4.            für die ordnungsgemäße Unterhaltung der Straßen, Wege, Plätze, Gewässer und der rechtmäßigerweise bestehenden Einrichtungen, ausgenommen Maßnahmen nach § 7 Abs. 2 Nr. 12;

5.            für behördlich angeordnete oder zugelassene Beschilderungen.

§ 9 Schutz- und Pflegemaßnahmen

Schutz- und Pflegemaßnahmen werden in einem Pflegeplan oder durch Einzelanordnung festgelegt, soweit sie Wald betreffen, im Einvernehmen mit der höheren Forstbehörde.

§ 10 Befreiungen

Von den Vorschriften dieser Verordnung kann nach § 63 NatSchG (für das Naturschutzgebiet durch die höhere, für das Landschaftsschutzgebiet durch die untere Naturschutzbehörde) oder nach jagdrechtlichen Bestimmungen Befreiung erteilt werden.

§ 11 Ordnungswidrigkeiten

 (1) Ordnungswidrig im Sinne des § 64 Abs. 1 Nr. 2 NatSchG handelt,

-wer im Landschaftsschutzgebiet vorsätzlich oder fahrlässig

1.            entgegen § 22 Abs. 3 NatSchG in Verbindung mit § 6 dieser Verordnung Handlungen vornimmt, die den Charakter des Gebiets verändern oder dem besonderen Schutzzweck zuwiderlaufen,

2.            entgegen § 7 dieser Verordnung ohne vorherige schriftliche Erlaubnis Handlungen vornimmt, die den Charakter des Gebietes verändern oder dem besonderen Schutzzweck zuwiderlaufen können.

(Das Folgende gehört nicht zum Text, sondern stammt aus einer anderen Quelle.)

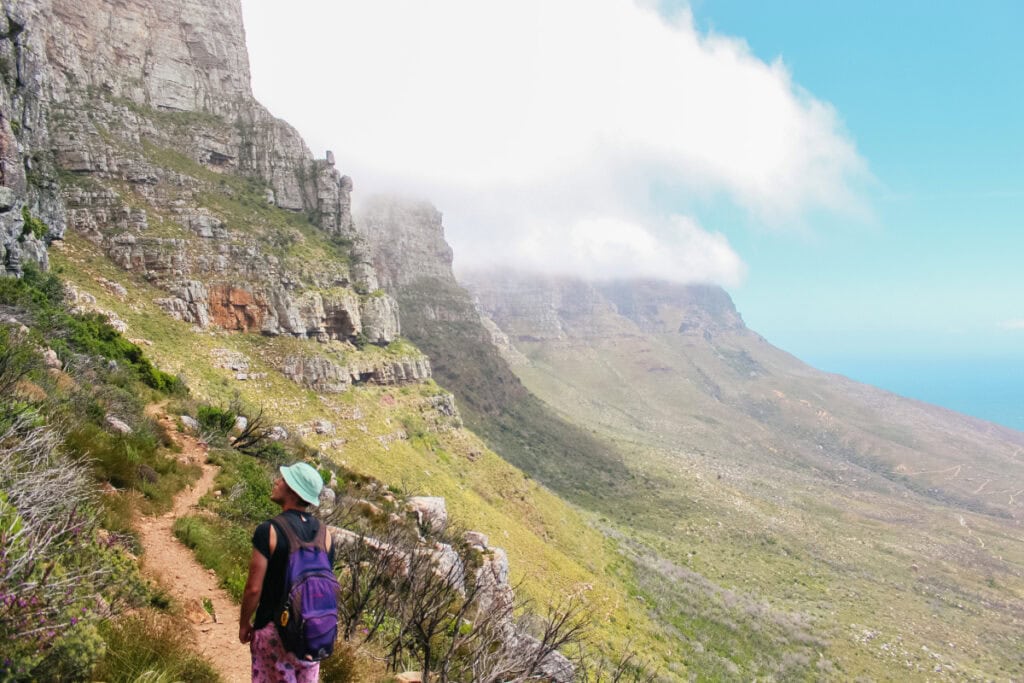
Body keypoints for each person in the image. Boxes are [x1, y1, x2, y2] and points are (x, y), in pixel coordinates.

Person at [239, 462, 333, 682]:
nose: (276, 482)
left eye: (282, 479)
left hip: (273, 632)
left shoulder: (269, 531)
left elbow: (254, 588)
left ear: (292, 489)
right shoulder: (325, 535)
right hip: (311, 636)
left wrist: (245, 623)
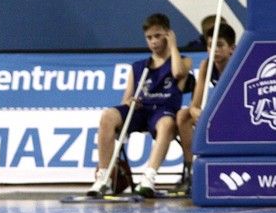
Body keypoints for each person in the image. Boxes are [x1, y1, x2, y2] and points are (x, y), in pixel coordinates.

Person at [88, 13, 191, 198]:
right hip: (141, 111)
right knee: (108, 115)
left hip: (163, 111)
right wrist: (130, 103)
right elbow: (126, 100)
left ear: (168, 34)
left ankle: (148, 178)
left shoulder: (183, 61)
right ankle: (103, 178)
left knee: (167, 124)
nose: (153, 41)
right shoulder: (138, 67)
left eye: (158, 36)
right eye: (149, 37)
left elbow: (178, 74)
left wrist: (173, 46)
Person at [176, 22, 236, 192]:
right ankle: (190, 171)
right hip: (215, 113)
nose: (214, 50)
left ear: (232, 48)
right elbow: (195, 104)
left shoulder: (238, 64)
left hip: (236, 114)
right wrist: (197, 113)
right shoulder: (206, 65)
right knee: (183, 116)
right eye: (210, 45)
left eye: (220, 45)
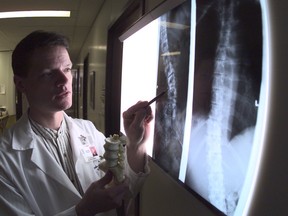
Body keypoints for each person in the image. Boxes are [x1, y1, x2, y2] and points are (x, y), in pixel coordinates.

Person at [0, 30, 153, 216]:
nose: (65, 80)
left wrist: (136, 143)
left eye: (66, 69)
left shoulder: (87, 130)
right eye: (48, 74)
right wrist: (83, 211)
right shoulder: (5, 158)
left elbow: (124, 188)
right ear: (21, 84)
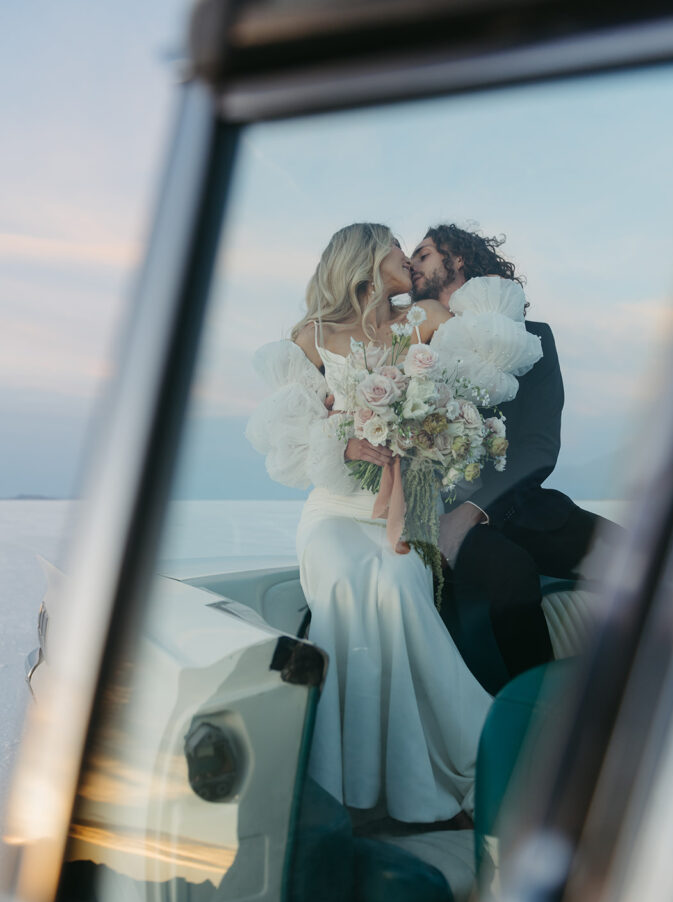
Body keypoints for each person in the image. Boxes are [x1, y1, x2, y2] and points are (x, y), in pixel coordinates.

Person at [246, 222, 493, 826]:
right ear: (365, 258)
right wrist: (345, 441)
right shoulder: (312, 336)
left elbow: (471, 389)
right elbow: (287, 437)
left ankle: (438, 772)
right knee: (346, 588)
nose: (406, 257)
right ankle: (347, 791)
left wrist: (431, 427)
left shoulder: (425, 320)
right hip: (335, 510)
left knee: (401, 584)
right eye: (394, 246)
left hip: (403, 504)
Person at [411, 224, 619, 691]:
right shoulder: (415, 345)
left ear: (457, 258)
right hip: (439, 520)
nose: (412, 266)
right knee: (510, 573)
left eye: (422, 255)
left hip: (523, 505)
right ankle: (538, 720)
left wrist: (474, 511)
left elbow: (541, 446)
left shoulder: (534, 337)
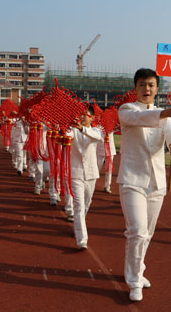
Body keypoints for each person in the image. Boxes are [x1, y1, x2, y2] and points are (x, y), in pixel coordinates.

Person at [117, 68, 171, 302]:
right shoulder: (126, 110)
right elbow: (139, 119)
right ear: (135, 88)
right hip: (132, 179)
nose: (147, 89)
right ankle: (134, 281)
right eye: (143, 85)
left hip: (156, 181)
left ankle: (138, 270)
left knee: (148, 234)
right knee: (137, 231)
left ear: (157, 89)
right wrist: (167, 112)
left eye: (151, 85)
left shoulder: (165, 117)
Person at [66, 106, 101, 250]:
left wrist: (82, 129)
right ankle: (82, 239)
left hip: (91, 173)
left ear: (92, 118)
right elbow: (67, 135)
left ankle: (79, 226)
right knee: (79, 206)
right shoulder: (73, 130)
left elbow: (96, 137)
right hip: (76, 173)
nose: (82, 117)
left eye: (85, 115)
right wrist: (60, 129)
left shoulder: (96, 130)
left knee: (87, 203)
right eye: (80, 114)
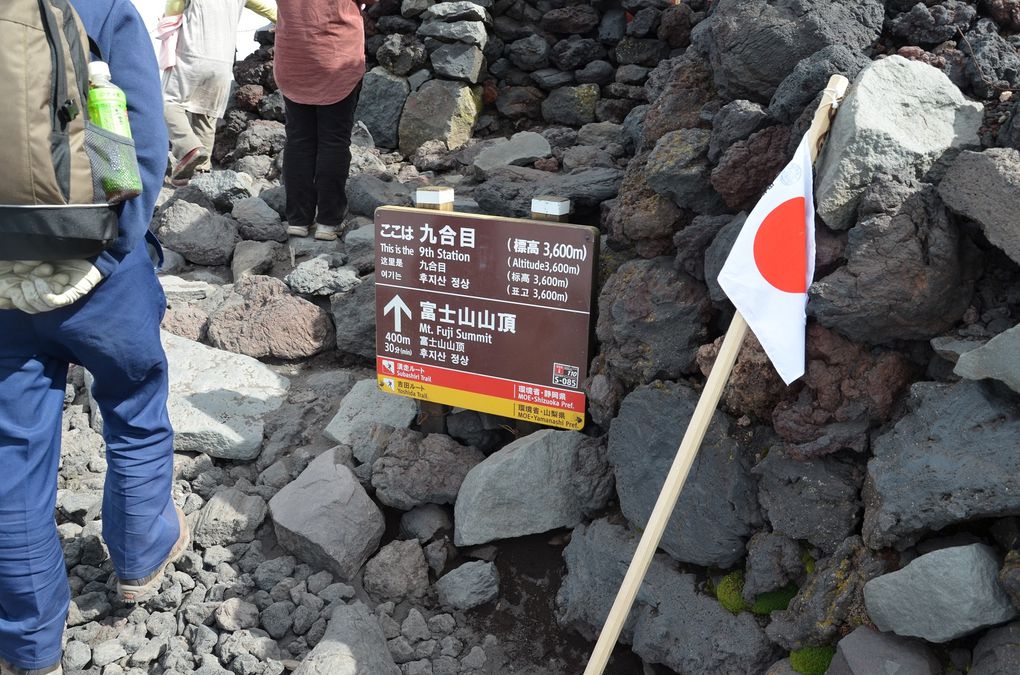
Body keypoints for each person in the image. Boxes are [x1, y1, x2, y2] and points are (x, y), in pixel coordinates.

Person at [0, 1, 187, 672]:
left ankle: (27, 644)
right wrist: (114, 254)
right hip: (96, 264)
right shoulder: (100, 6)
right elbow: (135, 148)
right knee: (135, 401)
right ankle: (139, 557)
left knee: (11, 454)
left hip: (1, 275)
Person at [274, 0, 369, 241]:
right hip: (336, 55)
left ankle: (298, 220)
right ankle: (328, 221)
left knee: (298, 139)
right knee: (334, 141)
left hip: (293, 58)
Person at [158, 0, 277, 185]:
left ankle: (188, 149)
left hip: (191, 57)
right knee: (206, 114)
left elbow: (173, 11)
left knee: (167, 103)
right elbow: (267, 9)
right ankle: (200, 175)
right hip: (222, 62)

 (2) Ordnungswidrig im Sinne des § 33 Abs. 2 Nr. 4 LJagdG handelt, wer in dem Natur- und Landschaftsschutzgebiet vorsätzlich oder fahrlässig entgegen den §§ 4 und 6 i.V.m. den §§ 5 Nr. 1 und 8 Nr. 3 dieser Verordnung die Jagd ausübt.

§ 12 Inkrafttreten

Diese Verordnung tritt am Tage nach Ablauf der Auslegungsfrist in Kraft.

§ 13 Außerkrafttreten

Die Verordnung des Landratsamtes Calw zum Schutz des Landschaftsteils "Egenhäuser Kapf" vom 01.04.1969 (Kreisnachrichten vom 10.04.1969) tritt außer Kraft.